Suppose you have a circular ring, in which which there is a current $I$. The radius of the ring is $R$. The current produces a magnetic field. What is the magnetic field at the center of the ring?
$$\vec{B} = \int \frac{\mu_0}{4 \pi}\frac{I \cdot d\vec{l}\times \vec{r}}{r^3}$$
Below, we show a diagram with a lot of pieces of the Biot-Savart Law unpacked. We show an example $\text{d}\vec{l}$, and a separation vector $\vec{r}$. Notice that $\text{d}\vec{l}$ is directed along the segment, in the same direction as the current. The separation vector $\vec{r}$ points as always from source to observation.
Let's start breaking down some of the components of the Biot-Savart Law we listed in our representations. We can say for now that $\text{d}\vec{l}$ is directed in the $\hat{\phi}$ direction. (Note: We could also express $\hat{\phi}$ in Cartesian coordinates as $\hat{\phi} = -\sin(\phi) \hat{x} + \cos(\phi) \hat{y}$. This approach would yield the same solution, but we'll stick with cylindrical coordinates for this solution.) The length of our $\text{d}\vec{l}$ is $R\text{d}\phi$ which comes from the arc length formula. We can therefore write $$\text{d}\vec{l} = R\text{d}\phi\hat{\phi}$$
We assumed the current was flowing counterclockwise when the loop was viewed from the top. This means our current flows in the same direction as $\phi$. If we had assumed a clockwise current flow then this value would just need a negative in front of it.
We also represent the separation vector using a cylindrical unit vector, too: $$\vec{r} = \vec{r}_{\text{obs}} - \vec{r}_{\text{source}} = 0 - R\hat{s} = -R\hat{s}$$
Now, we combine the two vectors in their cross product: $$\text{d}\vec{l} \times \vec{r} = (R\text{d}\phi\hat{\phi}) \times (-R\hat{s}) = R^2 \text{d}\phi (-\hat{\phi} \times \hat{s}) = R^2 \text{d}\phi \hat{z}$$
Notice that even though the direction of $\hat{\phi}$ and $\hat{s}$ depend on the angle $\phi$ at which the vectors exist, their cross product, $\hat{z}$, does not depend at all on $\phi$. This will greatly simplify our integration later.
In order to set up the integration, we also need the magnitude of the separation vector, which conveniently is just $R$. This should make some intuitive sense because everywhere on the ring would be the same distance away from the center.
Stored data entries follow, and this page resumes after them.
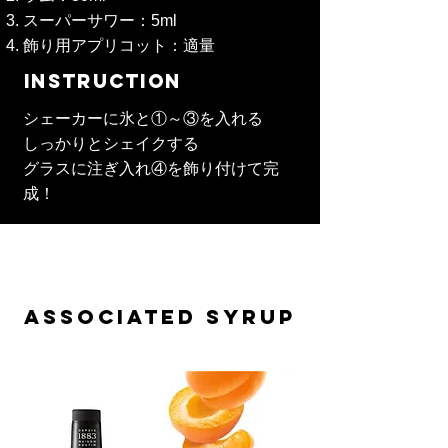
スーパーサワー：5ml
飾り用アプリコット：適量
INSTRUCTION
シェーカーに氷と①～③を入れる
しっかりとシェイクする
グラスに注ぎ入れ④を飾り付けて完
成！
ASSOCIATED SYRUP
Lastly, we need the bounds on our integration. We will be integrating over $\text{d}\phi$. We want to account for every piece of the ring, so it will sufficient to set our integration from $\phi=0$ to $\phi=2\pi$.
\begin{align*} \vec{B} &= \int \frac{\mu_0}{4 \pi}\frac{I \cdot d\vec{l}\times \vec{r}}{r^3} \\ &= \int_0^{2\pi} \frac{\mu_0}{4 \pi}\frac{I \cdot R^2 \text{d}\phi \hat{z}}{R^3} \\ &= \frac{\mu_0}{4 \pi}\frac{I \hat{z}}{R} \int_0^{2\pi} \text{d}\phi \\ &= \frac{\mu_0 I}{2R} \hat{z} \end{align*}
Assuming the current is steady allows us to take the $I$ out of the above integral, if this were not the case we would have to find out how current varies in the direction of $\phi$ and leave it in the integral.
We show the visual result below.
Since the observation point is in the same plane as the ring and at the center, applying RHR to a few different points on the ring will always yield a result in the +z direction at our observation point. This aligns with our answer, which is great. We also would expect the B-field to decrease as the ring got bigger (R increases), as each chunk of current carrying wire would be further away, and increase as it got smaller, as each chunk of current carrying wire would be closer to our observation point. Similarly, we would expect the B-field to increase as the current increases as you would have charges moving faster producing a stronger B-field. These are all things reflected by our equation, so we should be happy with our solution.